Hellaro | Film

In movies to be precise. There is something to be said about the musical genre. Often times, it’s mistaken for a film where characters are always smiling or just simply singing or dancing their emotions as they come. Yes it is that but it’s also more. To illustrate this point I’m going to use a film from a film industry that at the same time uses it to great effect and completely botches it. Indian cinema.

Hellaro, is a Gujarati Language film inspired by a folk tale about a village that worships a goddess with songs and dance but refuses to let its women take part in any of the dancing and the singing. Women are also pushed to a further end of the extreme by doing all the work and when they take small breathes, any calamity that befalls is blamed on their “vile” actions. It’s an interesting film to watch but that’s a thing for another time.

The story kicks in when Manjhri arrives after being giving her hand in marriage to this soldier in a village in Gujarat. And in that village, elders absolutely forbid women to play Garba. A dance game performed during religious festivities to honour the feminine nature and the womb.

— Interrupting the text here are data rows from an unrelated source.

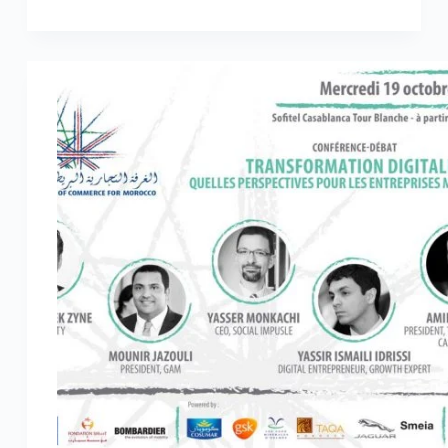
19
:
Entretien
avec
Abdelkhalek
Zyne,
CEO
d’equity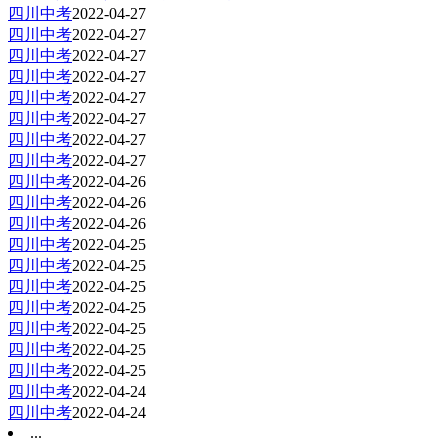
四川中考
2022-04-27
四川中考
2022-04-27
四川中考
2022-04-27
四川中考
2022-04-27
四川中考
2022-04-27
四川中考
2022-04-27
四川中考
2022-04-27
四川中考
2022-04-27
四川中考
2022-04-26
四川中考
2022-04-26
四川中考
2022-04-26
四川中考
2022-04-25
四川中考
2022-04-25
四川中考
2022-04-25
四川中考
2022-04-25
四川中考
2022-04-25
四川中考
2022-04-25
四川中考
2022-04-25
四川中考
2022-04-24
四川中考
2022-04-24
...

As perplexing as that sounds, this premise drives the women in the village to seek freedom in whichever ways they can. Mostly when they collect water from a nearby river. There they take the time to talk about their troubles and be themselves. In the village, the widows are told to never leave the house, wives are supposed to close the doors while the men dance, sing, drink and socialize. On the way to the river is the only time they get to breathe a little.